There is currently no evidence that people who have recovered from COVID-19 are subsequently immune to the disease, the World Health Organisation (WHO) stressed on Saturday, cautioning against the use of so-called "immunity passports".
Several nations and businesses have floated the idea of using "immunity passports" or "risk-free certificates" to allow people who contracted and recovered from the virus to travel or return to work, under the assumption that they are now protected from a second infection.
But the WHO said in a scientific briefing that although studies have shown that people who recovered from SARS-CoV- 2 have antibodies, some "have very low levels of neutralising antibodies in their blood".
"As of April 24 2020, no study has evaluated whether the presence of antibodies to SARS-CoV-2 confers immunity to subsequent infection by this virus in humans," it added.

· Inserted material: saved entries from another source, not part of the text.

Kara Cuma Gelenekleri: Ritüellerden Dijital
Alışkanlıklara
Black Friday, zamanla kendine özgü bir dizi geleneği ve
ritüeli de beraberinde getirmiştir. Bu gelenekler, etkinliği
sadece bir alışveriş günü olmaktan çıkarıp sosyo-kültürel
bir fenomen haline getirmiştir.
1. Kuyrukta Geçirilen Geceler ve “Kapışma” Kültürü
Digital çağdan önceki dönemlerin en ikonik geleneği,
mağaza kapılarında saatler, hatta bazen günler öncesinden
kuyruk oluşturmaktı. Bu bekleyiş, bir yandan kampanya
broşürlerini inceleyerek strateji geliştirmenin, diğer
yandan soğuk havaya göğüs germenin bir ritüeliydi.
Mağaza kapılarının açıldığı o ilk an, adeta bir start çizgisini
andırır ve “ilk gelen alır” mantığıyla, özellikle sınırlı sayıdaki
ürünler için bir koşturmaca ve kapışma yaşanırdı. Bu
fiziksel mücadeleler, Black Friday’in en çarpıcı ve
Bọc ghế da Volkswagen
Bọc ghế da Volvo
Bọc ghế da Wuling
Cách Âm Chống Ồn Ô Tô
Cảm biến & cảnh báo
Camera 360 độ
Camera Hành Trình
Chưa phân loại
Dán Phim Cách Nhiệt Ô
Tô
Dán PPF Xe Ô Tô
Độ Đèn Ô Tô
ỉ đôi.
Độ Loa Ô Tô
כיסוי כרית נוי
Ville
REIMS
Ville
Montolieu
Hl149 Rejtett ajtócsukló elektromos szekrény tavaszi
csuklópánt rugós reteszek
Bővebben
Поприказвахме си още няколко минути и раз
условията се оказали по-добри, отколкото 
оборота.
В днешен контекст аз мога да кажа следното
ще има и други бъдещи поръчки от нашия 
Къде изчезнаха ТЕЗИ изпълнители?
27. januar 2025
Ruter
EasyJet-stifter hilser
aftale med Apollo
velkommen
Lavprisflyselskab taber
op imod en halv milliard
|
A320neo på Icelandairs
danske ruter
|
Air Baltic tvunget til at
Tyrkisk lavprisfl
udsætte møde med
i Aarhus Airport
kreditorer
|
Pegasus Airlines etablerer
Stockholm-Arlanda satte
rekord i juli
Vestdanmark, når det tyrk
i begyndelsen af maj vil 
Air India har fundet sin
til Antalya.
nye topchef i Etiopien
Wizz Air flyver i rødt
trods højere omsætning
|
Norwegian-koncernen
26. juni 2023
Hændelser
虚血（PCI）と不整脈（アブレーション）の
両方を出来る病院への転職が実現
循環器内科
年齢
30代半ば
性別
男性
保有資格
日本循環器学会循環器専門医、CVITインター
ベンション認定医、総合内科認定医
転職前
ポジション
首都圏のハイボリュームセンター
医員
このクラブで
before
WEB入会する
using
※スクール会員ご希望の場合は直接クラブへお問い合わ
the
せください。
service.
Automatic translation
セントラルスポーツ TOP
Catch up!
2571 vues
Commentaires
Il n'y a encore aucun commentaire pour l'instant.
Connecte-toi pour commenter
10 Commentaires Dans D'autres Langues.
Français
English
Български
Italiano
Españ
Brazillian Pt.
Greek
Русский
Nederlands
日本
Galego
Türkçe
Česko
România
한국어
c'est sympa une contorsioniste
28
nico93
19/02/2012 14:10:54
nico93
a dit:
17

The Geneva-based UN's health agency also flagged that these documents relied on laboratory tests that detect antibodies to the virus but that at the moment these rapid immunodiagnostic tests "need further validation to determine their accuracy and reliability".
It also warns that the passports could increase the risks of continued transmission as "people who assume they are immune to a second infection because they have received a positive test result may ignore public health advice."
The warning comes after Chilean authorities announced earlier this week that they were considering using "immunity passports" to release people from lockdowns.
Ed Bastian, the CEO of Delta Airlines also said earlier this week that "immunity passports" could be used to reassure passengers that it is safe to travel by plane.